You can’t know that before trying. It’s not an issue of file system types: remote file systems might not support a trash folder, or the file system is read only. That’s why it’s a recoverable error.
As a side note, your code example is wrong. You should not only check the error code, but also the error domain, as the code is a mere integer value, and it can be the same across different domains. Use g_error_matches() with the G_IO_ERROR domain and the G_IO_ERROR_NOT_SUPPORTED code, instead.
You can’t know that before trying. It’s not an issue of file system types: remote file systems might not
support a trash folder, or the file system is read only. That’s why it’s a recoverable error.
OK.
As a side note, your code example is wrong. You should not only check the error code, but also the error domain, as the code is a mere integer value, and it can be the same across different domains. Use g_error_matches() with the G_IO_ERROR domain and the G_IO_ERROR_NOT_SUPPORTED code, instead.
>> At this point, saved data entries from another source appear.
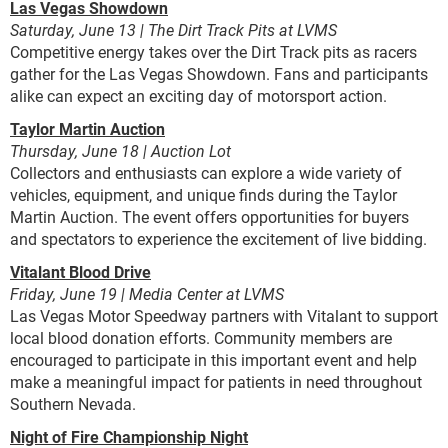
Las Vegas Showdown
Saturday, June 13 | The Dirt Track Pits at LVMS
Competitive energy takes over the Dirt Track pits as racers
gather for the Las Vegas Showdown. Fans and participants
alike can expect an exciting day of motorsport action.
Taylor Martin Auction
Thursday, June 18 | Auction Lot
Collectors and enthusiasts can explore a wide variety of
vehicles, equipment, and unique finds during the Taylor
Martin Auction. The event offers opportunities for buyers
and spectators to experience the excitement of live bidding.
Vitalant Blood Drive
Friday, June 19 | Media Center at LVMS
Las Vegas Motor Speedway partners with Vitalant to support
local blood donation efforts. Community members are
encouraged to participate in this important event and help
make a meaningful impact for patients in need throughout
Southern Nevada.
Night of Fire Championship Night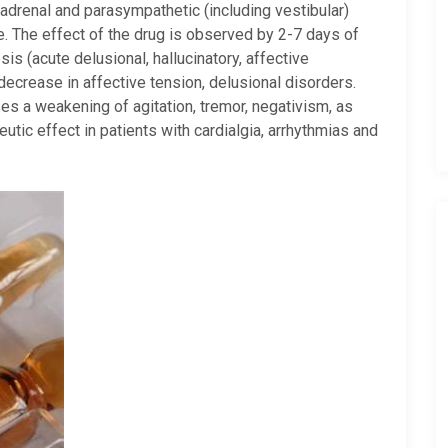
adrenal and parasympathetic (including vestibular)
e. The effect of the drug is observed by 2-7 days of
s (acute delusional, hallucinatory, affective
a decrease in affective tension, delusional disorders.
es a weakening of agitation, tremor, negativism, as
eutic effect in patients with cardialgia, arrhythmias and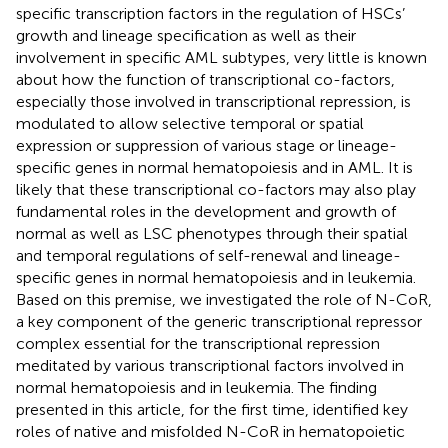
specific transcription factors in the regulation of HSCs’
growth and lineage specification as well as their
involvement in specific AML subtypes, very little is known
about how the function of transcriptional co-factors,
especially those involved in transcriptional repression, is
modulated to allow selective temporal or spatial
expression or suppression of various stage or lineage-
specific genes in normal hematopoiesis and in AML. It is
likely that these transcriptional co-factors may also play
fundamental roles in the development and growth of
normal as well as LSC phenotypes through their spatial
and temporal regulations of self-renewal and lineage-
specific genes in normal hematopoiesis and in leukemia.
Based on this premise, we investigated the role of N-CoR,
a key component of the generic transcriptional repressor
complex essential for the transcriptional repression
meditated by various transcriptional factors involved in
normal hematopoiesis and in leukemia. The finding
presented in this article, for the first time, identified key
roles of native and misfolded N-CoR in hematopoietic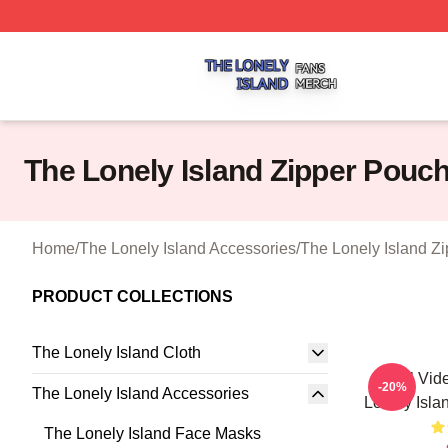
The Lonely Island Shop ⚡️ Officially Licensed The Lonely 
The Lonely Island Zipper Pouc
Home
/
The Lonely Island Accessories
/
The Lonely Island Z
PRODUCT COLLECTIONS
The Lonely Island Cloth
Viral Vid
-20%
The Lonely Island Accessories
Lonely Isla
The Lonely Island Face Masks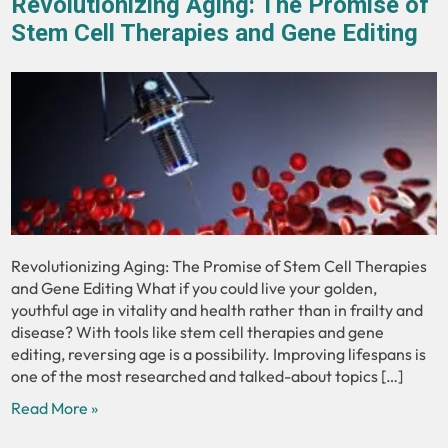
Revolutionizing Aging: The Promise of
Stem Cell Therapies and Gene Editing
Revolutionizing Aging: The Promise of Stem Cell Therapies
and Gene Editing What if you could live your golden,
youthful age in vitality and health rather than in frailty and
disease? With tools like stem cell therapies and gene
editing, reversing age is a possibility. Improving lifespans is
one of the most researched and talked-about topics […]
Read More »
Also, my understanding is that in this case function returns TRUE as its a recoverable error, correct? All other cases do return FALSE, indicating the actual trashing failure.
If you’re using just the return value without passing a GError, you will get FALSE on any error, including violations of the precondition checks.
If you’re passing a GError pointer, then you can simply check the GError: in all cases where the GError is set, the return value is FALSE. If the function returns FALSE without setting a GError is, generally speaking, a bug worthy of being filed.